Fossil plant of gondwana supergroup of India

Nilssonia is a genus of fossil foliage traditionally assigned to the Cycadophyta either in Cycadales or their own order Nilssoniales, though the relationships of this genus with the Cycadales have been put into question on chemical grounds.

==Taxonomy==

The genus was erected by Brongniart under the name Nilsonia based on material from the Hettangian of Scania. The spelling of the name (a dedication to Sven Nilsson) was later corrected to Nilssonia. The diagnosis of the genus, initially based on the pinnate Nilssonia brevis, was later amended to include entire-margined and irregularly segmented species as well as information on the cuticle.

==Description==
Nilssonia leaves can have entire margins, irregularly dissected margins or clearly divided leaflets. The lamina or the leaflets are attached to the midrib or rachis on the 'upper' (adaxial) side of the leaf, unlike in other similar genera such as Taeniopteris.

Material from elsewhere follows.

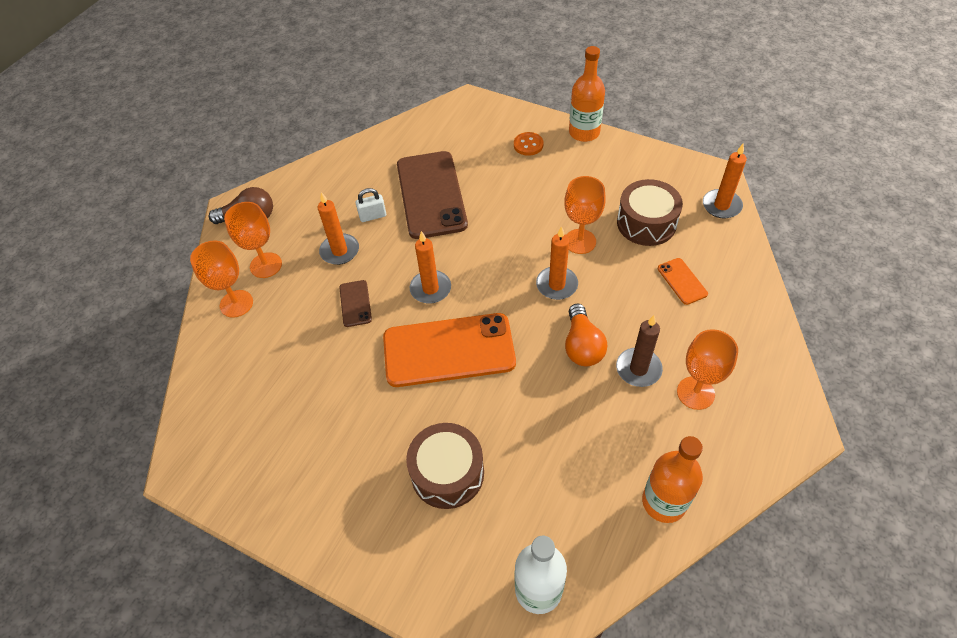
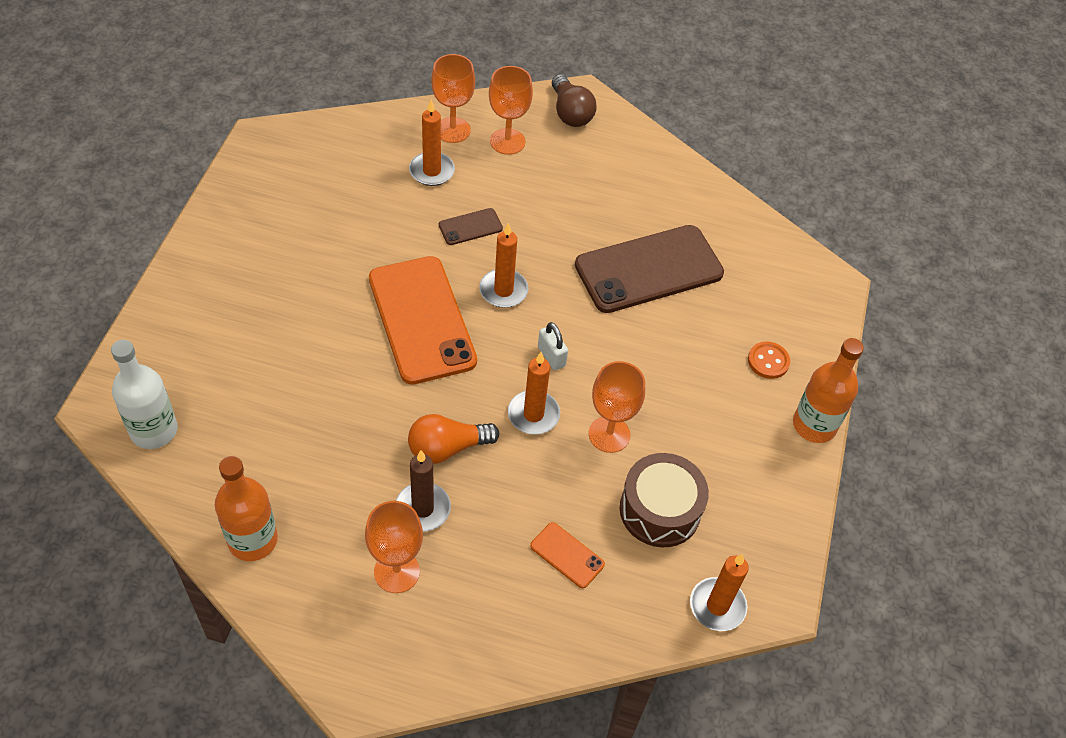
camera: 70 degrees right, 0 degrees up
orange candle [317,192,359,265] -> orange candle moved to [409,100,455,186]
white padlock [356,188,386,222] -> white padlock moved to [538,322,568,371]
brown drum [406,423,484,509] -> none
orange phone [658,258,708,305] -> orange phone turned 75 degrees clockwise [530,522,605,588]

Parallel veins exit the midrib, with no fusion of veins.

==Distribution==
Fossils of Nilssonia are found in Triassic, Jurassic and Cretaceous-aged terrestrial strata of East Asia, Australia, North and South America, and Europe.

The distribution of this genus in the Northern Hemisphere extended to low latitudes in Europe and Asia during the Triassic to Middle Jurassic. During the Late Jurassic, the distribution of Nilssonia contracted to higher latitudes in the Siberian area, where the genus persisted up to the Late Cretaceous.